Мусе показалось, что за дверью зашептались. Он услышал едва различимые странные слова, начинающиеся на «б» и «х». Впрочем… Возможно, ему это только показалось. Ситуация была настолько странной, что Муса не мог с уверенностью сказать, что он действительно что-то слышал.

— Да… Ишак… — Отозвался Муаммар. — Он… Он все ломает у меня на кухне… Отсюда и шум…

Муса недоуменно нахмурился.

— Ишак у вас на кухне?

— Да… Ишак.

— А… А зачем вы пустили ишака в дом?

— Он… Он заболел.

— Что?..

— Он мерзнет по ночам в хлеву. Потому пришлось запустить его в дом. Все хорошо, уважаемый Муса. Идите-идите. С ишаком я разберусь сам.

Муса нахмурился.

— Ну… Если вы настаиваете…

— Да-да! Очень настаиваю!

Муса пожал плечами.

— Ну тогда… Тогда я пойду, многоуважаемый Муаммар. Да хранит Аллах вас и вашу семью. И доброго вам здоровья.

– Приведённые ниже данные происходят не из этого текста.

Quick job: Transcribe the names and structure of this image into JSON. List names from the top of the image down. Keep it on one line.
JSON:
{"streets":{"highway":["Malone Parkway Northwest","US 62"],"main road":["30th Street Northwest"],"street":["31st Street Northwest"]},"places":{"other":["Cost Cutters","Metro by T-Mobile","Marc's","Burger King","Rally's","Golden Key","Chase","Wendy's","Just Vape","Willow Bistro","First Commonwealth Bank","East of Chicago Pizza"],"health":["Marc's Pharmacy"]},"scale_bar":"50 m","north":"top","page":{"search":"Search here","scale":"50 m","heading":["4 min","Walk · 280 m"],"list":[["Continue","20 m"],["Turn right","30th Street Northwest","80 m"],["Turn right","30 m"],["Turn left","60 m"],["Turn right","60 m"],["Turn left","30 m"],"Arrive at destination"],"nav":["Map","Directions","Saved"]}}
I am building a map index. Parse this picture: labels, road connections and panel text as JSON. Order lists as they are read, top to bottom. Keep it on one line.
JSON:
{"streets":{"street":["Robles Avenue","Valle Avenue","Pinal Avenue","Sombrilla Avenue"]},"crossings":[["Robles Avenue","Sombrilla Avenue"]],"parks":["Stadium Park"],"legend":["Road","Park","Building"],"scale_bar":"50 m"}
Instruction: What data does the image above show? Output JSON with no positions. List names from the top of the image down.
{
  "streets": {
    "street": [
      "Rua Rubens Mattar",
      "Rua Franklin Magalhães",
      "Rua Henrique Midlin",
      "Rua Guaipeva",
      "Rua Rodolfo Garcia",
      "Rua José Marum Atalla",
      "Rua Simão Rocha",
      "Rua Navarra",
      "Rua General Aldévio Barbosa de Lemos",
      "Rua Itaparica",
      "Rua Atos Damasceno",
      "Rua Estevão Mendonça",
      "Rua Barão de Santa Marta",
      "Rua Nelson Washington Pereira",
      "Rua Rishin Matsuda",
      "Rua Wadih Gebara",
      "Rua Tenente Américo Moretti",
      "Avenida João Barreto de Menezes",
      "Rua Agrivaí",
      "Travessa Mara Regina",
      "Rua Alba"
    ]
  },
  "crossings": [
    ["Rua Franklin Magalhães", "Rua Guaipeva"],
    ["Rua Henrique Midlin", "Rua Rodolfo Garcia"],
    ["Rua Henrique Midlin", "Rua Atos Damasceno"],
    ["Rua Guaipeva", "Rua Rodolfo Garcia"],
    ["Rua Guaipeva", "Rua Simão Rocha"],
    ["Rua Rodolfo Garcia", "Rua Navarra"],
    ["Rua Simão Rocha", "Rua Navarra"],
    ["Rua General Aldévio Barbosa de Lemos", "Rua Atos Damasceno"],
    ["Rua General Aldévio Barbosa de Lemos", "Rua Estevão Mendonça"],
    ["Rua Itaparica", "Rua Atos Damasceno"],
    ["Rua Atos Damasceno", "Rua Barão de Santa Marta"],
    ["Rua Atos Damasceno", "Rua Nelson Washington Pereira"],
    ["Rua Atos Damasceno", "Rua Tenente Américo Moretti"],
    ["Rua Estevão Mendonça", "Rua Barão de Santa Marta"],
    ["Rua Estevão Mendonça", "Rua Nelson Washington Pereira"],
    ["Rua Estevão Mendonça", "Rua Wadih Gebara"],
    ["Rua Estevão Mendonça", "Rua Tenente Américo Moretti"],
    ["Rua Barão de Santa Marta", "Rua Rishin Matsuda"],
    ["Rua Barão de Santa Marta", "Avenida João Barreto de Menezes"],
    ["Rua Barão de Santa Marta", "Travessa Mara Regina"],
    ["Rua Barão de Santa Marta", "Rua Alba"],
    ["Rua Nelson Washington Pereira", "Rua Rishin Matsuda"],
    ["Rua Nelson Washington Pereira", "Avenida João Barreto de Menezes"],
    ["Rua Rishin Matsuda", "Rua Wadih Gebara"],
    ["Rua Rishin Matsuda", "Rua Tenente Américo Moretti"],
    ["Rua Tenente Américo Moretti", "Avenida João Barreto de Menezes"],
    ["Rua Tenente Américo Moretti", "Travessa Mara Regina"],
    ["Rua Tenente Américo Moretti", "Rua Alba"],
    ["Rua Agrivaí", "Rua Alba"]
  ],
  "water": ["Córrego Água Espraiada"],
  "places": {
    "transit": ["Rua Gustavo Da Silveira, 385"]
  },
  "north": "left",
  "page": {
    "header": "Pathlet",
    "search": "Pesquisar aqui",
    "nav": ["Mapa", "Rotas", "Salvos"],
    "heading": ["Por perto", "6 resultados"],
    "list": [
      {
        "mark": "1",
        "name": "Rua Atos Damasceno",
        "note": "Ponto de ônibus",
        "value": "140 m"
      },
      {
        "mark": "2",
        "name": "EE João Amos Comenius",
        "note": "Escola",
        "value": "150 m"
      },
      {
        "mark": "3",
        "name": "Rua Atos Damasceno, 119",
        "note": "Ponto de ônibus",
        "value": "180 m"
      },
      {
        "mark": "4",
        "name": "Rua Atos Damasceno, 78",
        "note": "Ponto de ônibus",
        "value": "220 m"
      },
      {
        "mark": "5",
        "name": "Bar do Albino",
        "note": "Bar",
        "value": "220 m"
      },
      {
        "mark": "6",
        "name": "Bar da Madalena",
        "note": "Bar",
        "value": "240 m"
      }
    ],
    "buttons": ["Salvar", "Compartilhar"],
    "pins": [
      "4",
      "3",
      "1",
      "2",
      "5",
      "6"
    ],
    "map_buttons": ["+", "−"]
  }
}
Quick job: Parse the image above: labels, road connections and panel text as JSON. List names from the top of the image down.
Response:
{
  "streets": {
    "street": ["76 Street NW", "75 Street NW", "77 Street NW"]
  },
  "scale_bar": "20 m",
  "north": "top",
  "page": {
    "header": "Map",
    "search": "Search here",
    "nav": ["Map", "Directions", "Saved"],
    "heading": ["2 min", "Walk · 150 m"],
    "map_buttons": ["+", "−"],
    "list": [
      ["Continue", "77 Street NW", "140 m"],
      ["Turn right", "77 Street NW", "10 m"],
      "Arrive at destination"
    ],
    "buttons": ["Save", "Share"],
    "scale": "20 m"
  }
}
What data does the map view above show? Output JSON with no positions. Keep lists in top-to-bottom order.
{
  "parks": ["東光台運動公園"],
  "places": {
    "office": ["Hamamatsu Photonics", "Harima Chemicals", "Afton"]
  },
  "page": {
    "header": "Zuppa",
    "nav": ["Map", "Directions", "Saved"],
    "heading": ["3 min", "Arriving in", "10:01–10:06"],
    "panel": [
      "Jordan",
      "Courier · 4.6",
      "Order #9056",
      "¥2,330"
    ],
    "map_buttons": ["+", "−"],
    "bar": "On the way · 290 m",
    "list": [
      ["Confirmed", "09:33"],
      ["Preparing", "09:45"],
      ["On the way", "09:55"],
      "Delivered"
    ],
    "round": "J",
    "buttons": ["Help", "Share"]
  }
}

Муаммар ничего не ответил Мусе. Тогда торговец снова пожал плечами и торопливо пошел на выход со двора. Не успел он переступить порог калитки, как за домом, в сарае, заорал ишак.

Муса замер. Удивленно обернулся. Потом кратко обратился к Всевышнему, чтобы Тот послал ему душевного здоровья, и направился домой.

* * *

— Ишак? — Нахмурился я. — Вы не придумали ничего лучше ишака?

— Да слова перепутал… — Сказал Муха и выматерился, — я ж краткий курс языков прошел…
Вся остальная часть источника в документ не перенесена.